With only a few weeks of sales behind it, the BlackBerry Priv seems to be off to a good start. The device, which retails for $700, reportedly sold out on Amazon a few hours after the company launched it. There are also reports that it has sold out online at major retailers Walmart and Best Buy.
With its quarterly earnings report Friday, BlackBerry offered its own first hint on the progress of its marquee smartphone.
“The initial 30 days of sales has been quite positive,” BlackBerry CEO John Chen said during a conference call with investors. “I don’t want to overhype things. It’s an expensive phone.”
BlackBerry’s core audience of government agencies and big corporate customers, Chen said, is still very interested in its product plans. The Priv, with its focus on security and privacy, speaks directly to that audience.
BlackBerry didn’t break out specific sales numbers for the Priv. With only a month of sales behind it, though, the device likely hasn’t yet had a major effect on overall device sales. The company reported during its conference call that it sold a total of 700,000 handsets in the quarter, about half the number it sold during the same quarter a year ago. That’s also a decline from the 800,000 devices sold in the third quarter. The company said the average sale price of these devices was higher this year: $315, compared to $240 last year.

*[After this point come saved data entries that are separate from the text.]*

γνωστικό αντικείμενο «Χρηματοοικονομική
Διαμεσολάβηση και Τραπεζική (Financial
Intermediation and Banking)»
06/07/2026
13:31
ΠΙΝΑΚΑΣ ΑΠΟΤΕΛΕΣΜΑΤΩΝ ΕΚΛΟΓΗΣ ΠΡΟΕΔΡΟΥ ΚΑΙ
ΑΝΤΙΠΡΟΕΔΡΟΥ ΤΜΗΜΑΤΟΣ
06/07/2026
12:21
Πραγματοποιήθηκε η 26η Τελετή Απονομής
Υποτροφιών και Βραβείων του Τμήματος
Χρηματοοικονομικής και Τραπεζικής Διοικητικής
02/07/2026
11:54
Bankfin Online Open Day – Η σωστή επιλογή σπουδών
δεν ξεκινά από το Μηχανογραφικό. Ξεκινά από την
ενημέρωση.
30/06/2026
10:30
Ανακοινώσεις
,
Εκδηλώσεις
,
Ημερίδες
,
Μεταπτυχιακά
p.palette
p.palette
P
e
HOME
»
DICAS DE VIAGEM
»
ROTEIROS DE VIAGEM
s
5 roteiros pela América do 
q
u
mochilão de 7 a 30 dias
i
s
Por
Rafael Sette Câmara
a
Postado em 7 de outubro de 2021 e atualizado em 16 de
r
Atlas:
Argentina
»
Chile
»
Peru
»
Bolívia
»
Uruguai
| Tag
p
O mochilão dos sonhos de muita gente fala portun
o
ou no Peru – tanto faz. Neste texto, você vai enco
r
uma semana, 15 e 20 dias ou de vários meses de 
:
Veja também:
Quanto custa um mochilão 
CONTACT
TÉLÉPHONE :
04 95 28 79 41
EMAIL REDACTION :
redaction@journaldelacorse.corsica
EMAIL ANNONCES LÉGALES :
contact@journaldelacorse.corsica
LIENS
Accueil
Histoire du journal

Chen said he’s confident that Priv sales will continue to ramp up. At launch in November, the Priv was available in only four markets, with just one carrier for it in the US. By the end of February, it will be available in 31 markets, Chen said. The device will also likely be available through US carriers beyond just AT&T. The company is also talking to large corporate and government customers about selling directly to them.
Thanks to strong sales in its software business, BlackBerry beat earnings and revenue expectations with a reported loss of 3 cents per share on $557 million in revenue. Analysts had expected the company to post a loss of 14 cents a share on $490 million in revenue, according to Yahoo Finance.
The stakes are high. Chen has repeatedly said he’ll dump the smartphone business if it doesn’t turn a profit. To move into the black, BlackBerry will have to sell 5 million smartphones next year. That’s a tall order considering the weak device sales the Waterloo, Canada-based company continues to report.
If any BlackBerry device has a chance to make a sales dent, it’s the Priv. The Android-powered smartphone combines the company’s strength in security and corporate email with Google’s more widely adopted operating system and breadth of apps. This could give it the differentiation it needs to go up against a crowded field of Android devices from companies such as Samsung, HTC and LG.
Chen said the company’s strategy to add value on top of Android looks promising. The company, he said, is within “shouting distance” of breaking even, which is the start to creating a profitable business. He believes the company’s device business could break even within the next two quarters.
“We are in that ballpark now,” Chen said. “Maybe next quarter, maybe a quarter later.”
Shares rose more than 4 percent to $8.16 in early trading.